Ice
shelves that have already disintegrated on the eastern side of the Antarctic
Peninsula may have been predisposed to collapsing because they were thinning
for the past 300 years.
An analysis of fossils suggests the ice shelves in the region have been thinning since around 1700, leaving those such as Larsen B vulnerable to their recent break-ups as human-caused climate change took hold.
What scientists know about past losses of the Antarctic ice sheet is limited because satellite records only extend back to the early 1990s. To go further back in time, James Smith at the British Antarctic Survey and colleagues looked at fossils of single-celled algae in a mud sample taken from near the South Orkney Islands, off the tip of the peninsula.

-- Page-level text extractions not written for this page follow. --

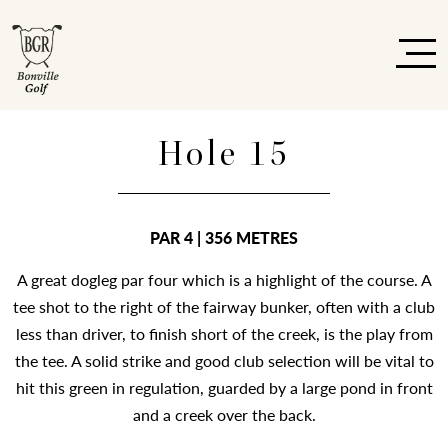
Hole 15
PAR 4 | 356 METRES
A great dogleg par four which is a highlight of the course. A
tee shot to the right of the fairway bunker, often with a club
less than driver, to finish short of the creek, is the play from
the tee. A solid strike and good club selection will be vital to
hit this green in regulation, guarded by a large pond in front
and a creek over the back.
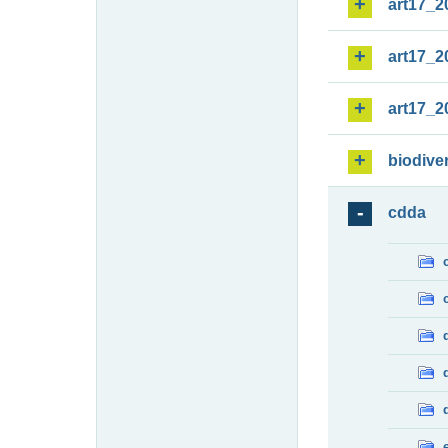
art17_2
art17_2
art17_2
biodiver
cdda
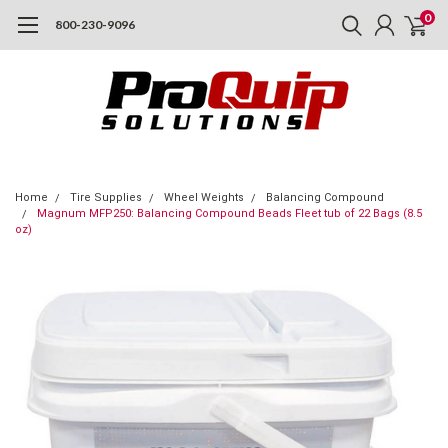
0
800-230-9096
Home
Tire Supplies
Wheel Weights
Balancing Compound
Magnum MFP250: Balancing Compound Beads Fleet tub of 22 Bags (8.5
oz)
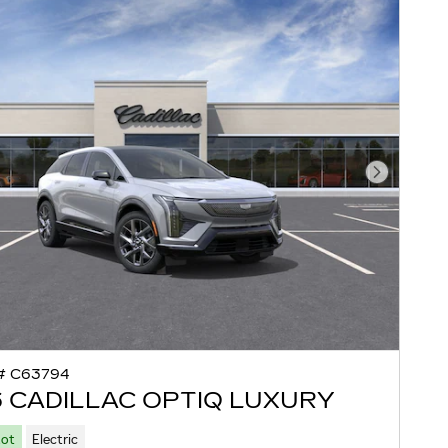
Next Pho
# C63794
 CADILLAC OPTIQ LUXURY
Lot
Electric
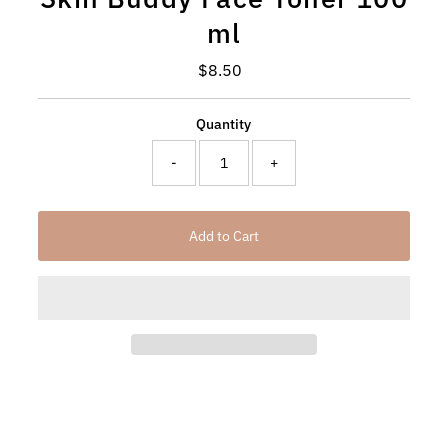
ml
$8.50
Regular
Price
Quantity
-
+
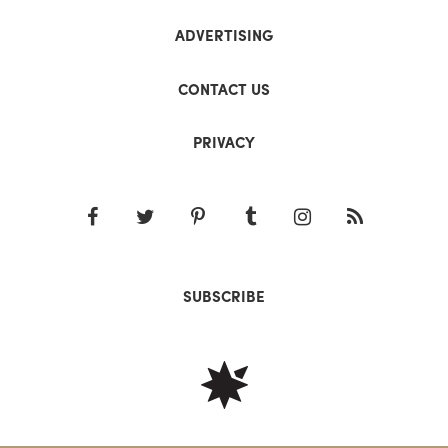
ADVERTISING
CONTACT US
PRIVACY
SUBSCRIBE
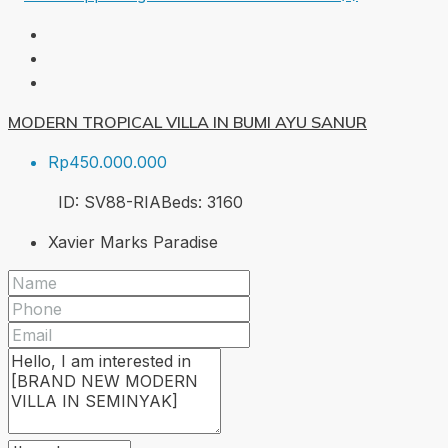
MODERN TROPICAL VILLA IN BUMI AYU SANUR
Rp450.000.000
ID:
SV88-RIA
Beds:
3
160
Xavier Marks Paradise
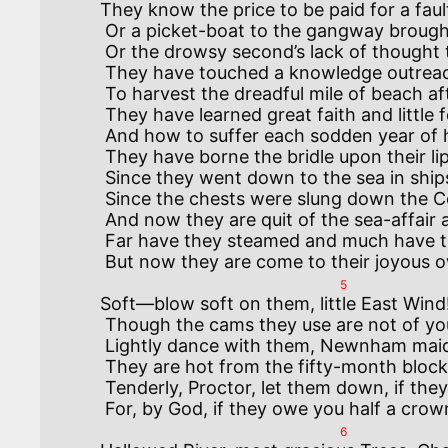
They know the price to be paid for a fau
 Or a picket-boat to the gangway brought bows-on and fullahead,

 Or the drowsy second’s lack of thought that costs a dozen dead.

 They have touched a knowledge outreaching speech—as when the cutters were sent

 To harvest the dreadful mile of beach after the Vanguard went.

 They have learned great faith and little fear and a high heart in distress,

 And how to suffer each sodden year of heaped-up weariness.

 They have borne the bridle upon their lips and the yoke upon their neck,

 Since they went down to the sea in ships to save the world from wreck—

 Since the chests were slung down the College stair at Dartmouth in ’Fourteen,

 And now they are quit of the sea-affair as though no war had been.

 Far have they steamed and much have they known, and most would they fain forget;

5
Soft—blow soft on them, little East Wind
 Though the cams they use are not of your kind, and they bump, for choice, by steam.

 Lightly dance with them, Newnham maid—but none too lightly believe.

 They are hot from the fifty-month blockade, and they carry their hearts on their sleeve.

 Tenderly, Proctor, let them down, if they do not walk as they should:

6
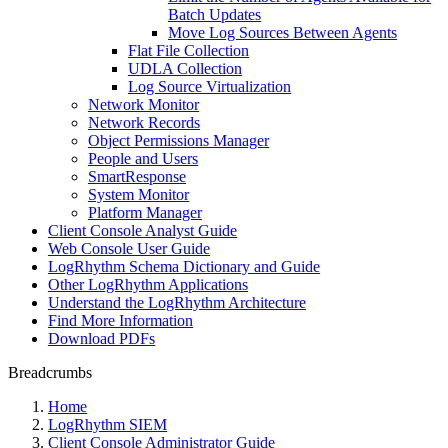
Batch Updates
Move Log Sources Between Agents
Flat File Collection
UDLA Collection
Log Source Virtualization
Network Monitor
Network Records
Object Permissions Manager
People and Users
SmartResponse
System Monitor
Platform Manager
Client Console Analyst Guide
Web Console User Guide
LogRhythm Schema Dictionary and Guide
Other LogRhythm Applications
Understand the LogRhythm Architecture
Find More Information
Download PDFs
Breadcrumbs
Home
LogRhythm SIEM
Client Console Administrator Guide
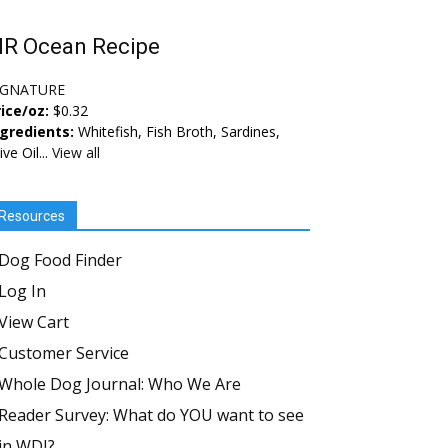
IR Ocean Recipe
IGNATURE
ice/oz:
$0.32
ngredients:
Whitefish, Fish Broth, Sardines,
ive Oil...
View all
Resources
Dog Food Finder
Log In
View Cart
Customer Service
Whole Dog Journal: Who We Are
Reader Survey: What do YOU want to see
in WDJ?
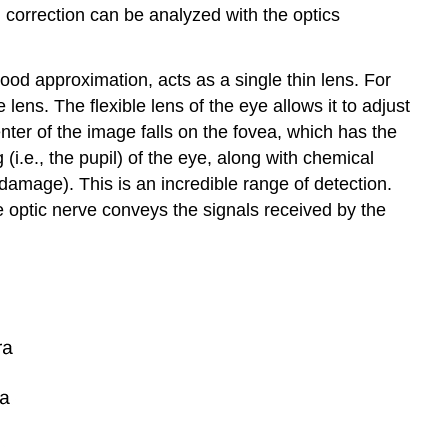
correction can be analyzed with the optics
od approximation, acts as a single thin lens. For
 lens. The flexible lens of the eye allows it to adjust
enter of the image falls on the fovea, which has the
 (i.e., the pupil) of the eye, along with chemical
 damage). This is an incredible range of detection.
e optic nerve conveys the signals received by the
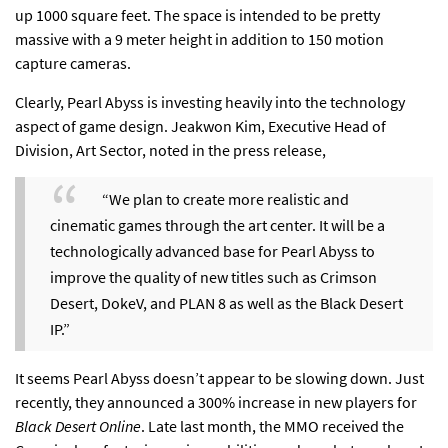
up 1000 square feet. The space is intended to be pretty
massive with a 9 meter height in addition to 150 motion
capture cameras.
Clearly, Pearl Abyss is investing heavily into the technology
aspect of game design. Jeakwon Kim, Executive Head of
Division, Art Sector, noted in the
press release,
“We plan to create more realistic and
cinematic games through the art center. It will be a
technologically advanced base for Pearl Abyss to
improve the quality of new titles such as Crimson
Desert, DokeV, and PLAN 8 as well as the Black Desert
IP.”
It seems Pearl Abyss doesn’t appear to be slowing down. Just
recently, they announced a
300% increase in new players
for
Black Desert Online
. Late last month, the MMO received the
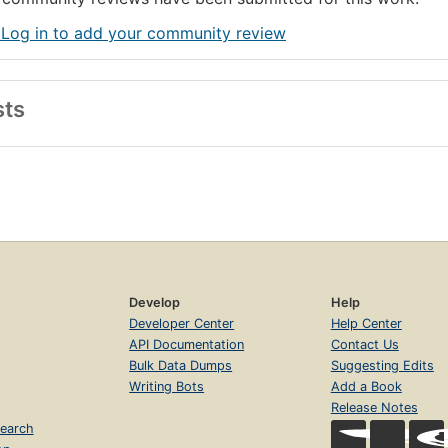
 Log in to add your community review
sts
Develop
Help
Developer Center
Help Center
API Documentation
Contact Us
Bulk Data Dumps
Suggesting Edits
Writing Bots
Add a Book
Release Notes
earch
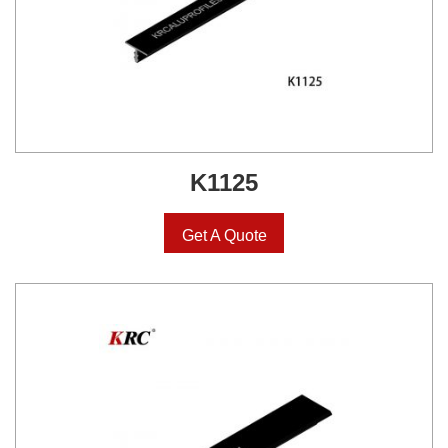
K1125
Get A Quote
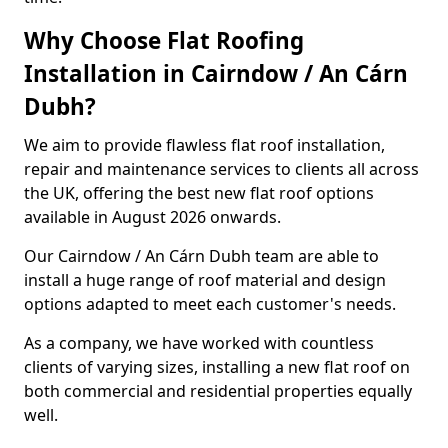
Why Choose Flat Roofing
Installation in Cairndow / An Cárn
Dubh?
We aim to provide flawless flat roof installation,
repair and maintenance services to clients all across
the UK, offering the best new flat roof options
available in August 2026 onwards.
Our Cairndow / An Cárn Dubh team are able to
install a huge range of roof material and design
options adapted to meet each customer's needs.
As a company, we have worked with countless
clients of varying sizes, installing a new flat roof on
both commercial and residential properties equally
well.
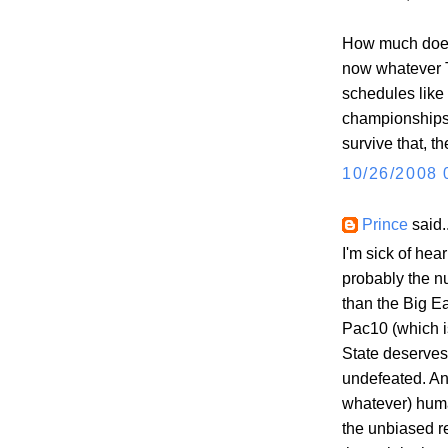
How much does 
now whatever Te
schedules like
championships 
survive that, t
10/26/2008 
Prince
said..
I'm sick of hea
probably the n
than the Big E
Pac10 (which i
State deserves 
undefeated. An
whatever) human
the unbiased r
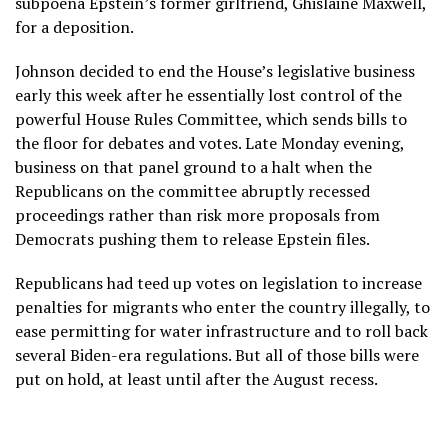
subpoena Epstein’s former girlfriend,
Ghislaine Maxwell
,
for a deposition.
Johnson decided to end the House’s legislative business
early this week after he essentially lost control of the
powerful House Rules Committee, which sends bills to
the floor for debates and votes. Late Monday evening,
business on that panel ground to a halt when the
Republicans on the committee abruptly recessed
proceedings rather than risk more proposals from
Democrats pushing them to release Epstein files.
Republicans had teed up votes on legislation to increase
penalties for migrants who enter the country illegally, to
ease permitting for water infrastructure and to roll back
several Biden-era regulations. But all of those bills were
put on hold, at least until after the August recess.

The team used the ratio of two oxygen isotopes in the fossils to estimate past changes in the climate and glacier discharge – the melting of the ice into the ocean.
The isotopes revealed the rate of glacier discharge was stable for most of the past 6000 years, and started to speed up around the start of the 16th century but not beyond natural variations. A stronger acceleration started around 1700, followed by an even more rapid one at the start of the 20th century.
The greater losses from 1700 correlate with a strengthening of a climate phenomenon known as the Southern Annular Mode, bringing stronger westerly winds, warmer air temperatures and possibly channelling warmer water into the area, melting the ice from above and below.
“The ice in this region may have been losing mass for several hundred years. [But] the rate of change during the past 100 or so years has been far greater than any point during the last 6000 years in this record,” says Smith.
Eric Rignot at the University of California, Irvine, says the study should be treated with caution, and puts too much emphasis on the recent collapses being down to changes around 1700 rather than the dramatic warming seen in the past 50 years. “The results need to be confirmed by independent data, and the reasoning that the collapse of the ice shelves was caused by enhanced melting over hundreds of years is highly speculative,” he says.
Andrew Shepherd at the University of Leeds in the UK also sounds a note of caution and says it is hard to pinpoint events as precisely as we’d like. “Although there is a clear rise in oxygen isotopes related to iceberg production during the 20th century, it’s hard to be certain before then. It’s clear though that rapid ice melting has really only occurred during our lifetimes, and that’s no coincidence in my book.